PAGE TEXT:
The experiment manager knows the detailed experimental protocol and records the experimental data. Animals will be removed from the experiment and anaesthetised (1% pentasorbital sodium (40 mg/kg)) and bled to death if they develop a disease such as infection or do not conform to the experimental specimen before the end of the experiment. Rats were anaesthetised and bled to death (The criteria was developed in accordance with the guidelines of the IACUC) at the end of the experiment. This study protocol was reviewed and approved by Zhejiang Academy of Agricultural Sciences Ethics Committee for the Welfare of Laboratory Animals, approval number [2021ZAASLA46]. Furthermore, all methods were performed in accordance with the relevant guidelines and regulations; and this study was reported in accordance with ARRIVE guidelines.
Immunohistochemical analysis
Rat heart tissue was fixed in 4% paraformaldehyde. Twenty-four h later, the tissues were dehydrated and embedded. After the wax was solidified, the myocardial tissue was cut into 4 μm thick sections on a paraffin microtome and deparaffinized. The nuclei were stained with hematoxylin. After 5–10 min, the cytoplasm was stained with eosin. One to three min later, the sections were dehydrated and sealed in 95% ethanol I for 5 min, 95% ethanol II for 5 min, absolute ethanol I for 5 min, absolute ethanol II for 5 min, xylene I for 5 min, and xylene II for 5 min and then sealed with neutral gum. Finally, photographs were taken using a Nikon eclipse Ci-e microscope (Olympus, Japan) and quantitatively analyzed using ImageJ software11.

Dataset entries:

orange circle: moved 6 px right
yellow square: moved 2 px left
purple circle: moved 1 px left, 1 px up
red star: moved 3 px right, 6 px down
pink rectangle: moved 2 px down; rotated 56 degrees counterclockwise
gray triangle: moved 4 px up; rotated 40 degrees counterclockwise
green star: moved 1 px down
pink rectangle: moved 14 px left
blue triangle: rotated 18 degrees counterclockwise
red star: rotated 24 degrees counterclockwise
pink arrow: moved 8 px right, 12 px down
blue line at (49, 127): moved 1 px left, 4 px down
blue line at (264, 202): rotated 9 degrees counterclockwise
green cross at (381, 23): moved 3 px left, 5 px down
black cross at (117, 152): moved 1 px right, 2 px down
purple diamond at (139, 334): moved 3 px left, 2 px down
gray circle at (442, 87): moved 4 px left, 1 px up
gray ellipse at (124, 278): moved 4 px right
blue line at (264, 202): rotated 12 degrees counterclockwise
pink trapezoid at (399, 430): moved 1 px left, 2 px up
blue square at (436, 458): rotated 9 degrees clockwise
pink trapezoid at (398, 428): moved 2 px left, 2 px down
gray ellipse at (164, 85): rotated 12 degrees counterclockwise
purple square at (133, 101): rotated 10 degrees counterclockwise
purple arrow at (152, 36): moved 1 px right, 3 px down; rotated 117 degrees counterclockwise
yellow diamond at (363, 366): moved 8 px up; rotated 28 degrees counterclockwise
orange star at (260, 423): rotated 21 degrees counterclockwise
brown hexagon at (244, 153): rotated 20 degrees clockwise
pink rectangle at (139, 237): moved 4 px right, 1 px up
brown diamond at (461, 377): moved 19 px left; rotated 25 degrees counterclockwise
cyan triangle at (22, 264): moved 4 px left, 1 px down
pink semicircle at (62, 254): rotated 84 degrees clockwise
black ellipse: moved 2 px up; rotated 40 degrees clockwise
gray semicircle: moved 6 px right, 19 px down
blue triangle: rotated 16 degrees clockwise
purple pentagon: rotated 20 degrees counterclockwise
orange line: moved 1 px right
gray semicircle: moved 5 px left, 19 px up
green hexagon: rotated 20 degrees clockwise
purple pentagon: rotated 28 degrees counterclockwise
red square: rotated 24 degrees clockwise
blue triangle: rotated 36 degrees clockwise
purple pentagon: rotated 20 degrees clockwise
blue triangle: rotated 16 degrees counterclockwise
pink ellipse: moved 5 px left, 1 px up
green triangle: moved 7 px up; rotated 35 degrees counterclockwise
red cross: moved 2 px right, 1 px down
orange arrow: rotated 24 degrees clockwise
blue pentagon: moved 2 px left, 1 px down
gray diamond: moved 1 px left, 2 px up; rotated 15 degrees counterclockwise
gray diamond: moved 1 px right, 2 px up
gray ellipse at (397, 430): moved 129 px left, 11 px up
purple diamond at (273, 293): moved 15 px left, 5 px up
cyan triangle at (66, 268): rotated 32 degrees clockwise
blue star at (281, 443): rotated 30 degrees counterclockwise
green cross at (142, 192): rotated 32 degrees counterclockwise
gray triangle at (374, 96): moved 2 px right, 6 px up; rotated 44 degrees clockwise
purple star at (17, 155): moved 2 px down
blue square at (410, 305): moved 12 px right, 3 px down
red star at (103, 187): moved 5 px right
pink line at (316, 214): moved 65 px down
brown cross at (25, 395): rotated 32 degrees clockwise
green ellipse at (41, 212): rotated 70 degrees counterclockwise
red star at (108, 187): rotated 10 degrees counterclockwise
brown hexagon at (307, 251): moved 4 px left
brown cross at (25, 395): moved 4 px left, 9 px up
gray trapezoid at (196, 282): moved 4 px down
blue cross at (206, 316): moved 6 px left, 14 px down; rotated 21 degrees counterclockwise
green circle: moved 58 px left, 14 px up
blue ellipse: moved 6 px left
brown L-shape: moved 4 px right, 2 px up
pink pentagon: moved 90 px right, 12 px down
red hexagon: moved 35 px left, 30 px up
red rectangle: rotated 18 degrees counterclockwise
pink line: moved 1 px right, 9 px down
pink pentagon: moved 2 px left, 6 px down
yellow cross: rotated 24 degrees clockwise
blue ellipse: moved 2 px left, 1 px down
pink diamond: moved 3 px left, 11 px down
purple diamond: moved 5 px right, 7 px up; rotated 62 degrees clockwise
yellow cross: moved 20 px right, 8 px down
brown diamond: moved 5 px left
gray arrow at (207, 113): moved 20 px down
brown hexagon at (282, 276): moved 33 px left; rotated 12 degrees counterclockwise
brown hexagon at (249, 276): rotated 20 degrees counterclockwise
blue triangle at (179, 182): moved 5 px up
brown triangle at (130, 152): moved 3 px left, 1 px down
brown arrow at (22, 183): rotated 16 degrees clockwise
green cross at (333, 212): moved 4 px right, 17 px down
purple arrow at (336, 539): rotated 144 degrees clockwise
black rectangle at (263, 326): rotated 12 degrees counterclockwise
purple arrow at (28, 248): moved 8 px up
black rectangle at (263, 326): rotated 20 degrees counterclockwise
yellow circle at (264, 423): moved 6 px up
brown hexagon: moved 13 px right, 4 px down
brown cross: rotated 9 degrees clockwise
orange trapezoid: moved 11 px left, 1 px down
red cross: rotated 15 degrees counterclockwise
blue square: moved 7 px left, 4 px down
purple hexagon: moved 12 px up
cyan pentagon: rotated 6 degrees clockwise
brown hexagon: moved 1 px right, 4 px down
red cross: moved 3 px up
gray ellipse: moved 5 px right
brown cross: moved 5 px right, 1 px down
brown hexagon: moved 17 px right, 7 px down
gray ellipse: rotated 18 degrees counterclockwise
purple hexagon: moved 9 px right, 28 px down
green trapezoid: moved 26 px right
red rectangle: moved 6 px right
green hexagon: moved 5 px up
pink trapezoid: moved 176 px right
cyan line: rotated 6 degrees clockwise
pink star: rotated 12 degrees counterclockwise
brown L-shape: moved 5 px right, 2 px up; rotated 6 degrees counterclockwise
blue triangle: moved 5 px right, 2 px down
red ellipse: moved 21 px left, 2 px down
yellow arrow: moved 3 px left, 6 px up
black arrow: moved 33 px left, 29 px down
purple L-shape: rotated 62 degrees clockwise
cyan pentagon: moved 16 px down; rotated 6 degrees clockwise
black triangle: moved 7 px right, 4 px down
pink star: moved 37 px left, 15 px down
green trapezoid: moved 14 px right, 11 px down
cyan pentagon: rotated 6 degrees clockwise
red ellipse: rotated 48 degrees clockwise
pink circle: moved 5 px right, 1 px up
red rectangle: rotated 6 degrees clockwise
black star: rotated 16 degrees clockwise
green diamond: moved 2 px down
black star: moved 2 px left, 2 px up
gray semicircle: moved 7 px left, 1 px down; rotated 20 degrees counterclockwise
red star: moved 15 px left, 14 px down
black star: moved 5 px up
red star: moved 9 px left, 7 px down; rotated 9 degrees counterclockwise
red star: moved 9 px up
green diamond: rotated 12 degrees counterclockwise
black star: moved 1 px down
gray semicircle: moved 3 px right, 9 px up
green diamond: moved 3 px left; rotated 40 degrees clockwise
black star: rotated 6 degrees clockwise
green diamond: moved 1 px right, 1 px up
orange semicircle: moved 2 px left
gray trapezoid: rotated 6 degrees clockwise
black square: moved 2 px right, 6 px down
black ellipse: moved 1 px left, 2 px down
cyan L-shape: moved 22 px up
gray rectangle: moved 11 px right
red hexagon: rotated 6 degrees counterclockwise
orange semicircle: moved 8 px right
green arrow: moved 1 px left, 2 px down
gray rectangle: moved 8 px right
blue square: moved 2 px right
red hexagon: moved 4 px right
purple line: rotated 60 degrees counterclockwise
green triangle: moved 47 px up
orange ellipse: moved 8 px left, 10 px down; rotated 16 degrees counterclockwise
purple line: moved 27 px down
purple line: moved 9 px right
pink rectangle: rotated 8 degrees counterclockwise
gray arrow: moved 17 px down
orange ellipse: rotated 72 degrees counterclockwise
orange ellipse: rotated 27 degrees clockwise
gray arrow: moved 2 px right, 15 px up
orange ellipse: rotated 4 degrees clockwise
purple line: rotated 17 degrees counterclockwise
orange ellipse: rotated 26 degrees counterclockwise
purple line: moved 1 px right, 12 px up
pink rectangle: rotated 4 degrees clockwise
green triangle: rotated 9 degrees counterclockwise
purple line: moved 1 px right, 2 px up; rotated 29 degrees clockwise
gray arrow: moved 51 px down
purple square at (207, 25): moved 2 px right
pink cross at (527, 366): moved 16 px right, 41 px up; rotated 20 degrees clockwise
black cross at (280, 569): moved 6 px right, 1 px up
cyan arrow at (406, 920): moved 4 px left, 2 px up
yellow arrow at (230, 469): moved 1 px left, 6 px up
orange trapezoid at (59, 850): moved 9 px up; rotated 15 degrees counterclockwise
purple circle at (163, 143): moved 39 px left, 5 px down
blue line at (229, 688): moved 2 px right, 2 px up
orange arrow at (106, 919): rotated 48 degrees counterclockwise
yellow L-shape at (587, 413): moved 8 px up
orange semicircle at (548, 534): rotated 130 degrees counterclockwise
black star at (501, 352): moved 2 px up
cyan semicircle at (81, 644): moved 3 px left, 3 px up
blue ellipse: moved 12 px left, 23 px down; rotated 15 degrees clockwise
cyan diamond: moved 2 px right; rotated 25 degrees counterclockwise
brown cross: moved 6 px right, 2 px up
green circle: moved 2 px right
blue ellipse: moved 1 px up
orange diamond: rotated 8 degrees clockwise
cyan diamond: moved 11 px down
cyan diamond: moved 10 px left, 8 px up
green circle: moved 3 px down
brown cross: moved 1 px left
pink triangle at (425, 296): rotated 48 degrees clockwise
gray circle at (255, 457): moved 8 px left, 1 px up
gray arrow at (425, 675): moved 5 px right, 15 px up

ASSIGNED TASK: Duplicate the passage of the methods text, from "Immunohistochemical analysis" up to and including "using ImageJ software11.".

TASK RESULT:
Immunohistochemical analysis
Rat heart tissue was fixed in 4% paraformaldehyde. Twenty-four h later, the tissues were dehydrated and embedded. After the wax was solidified, the myocardial tissue was cut into 4 μm thick sections on a paraffin microtome and deparaffinized. The nuclei were stained with hematoxylin. After 5–10 min, the cytoplasm was stained with eosin. One to three min later, the sections were dehydrated and sealed in 95% ethanol I for 5 min, 95% ethanol II for 5 min, absolute ethanol I for 5 min, absolute ethanol II for 5 min, xylene I for 5 min, and xylene II for 5 min and then sealed with neutral gum. Finally, photographs were taken using a Nikon eclipse Ci-e microscope (Olympus, Japan) and quantitatively analyzed using ImageJ software11.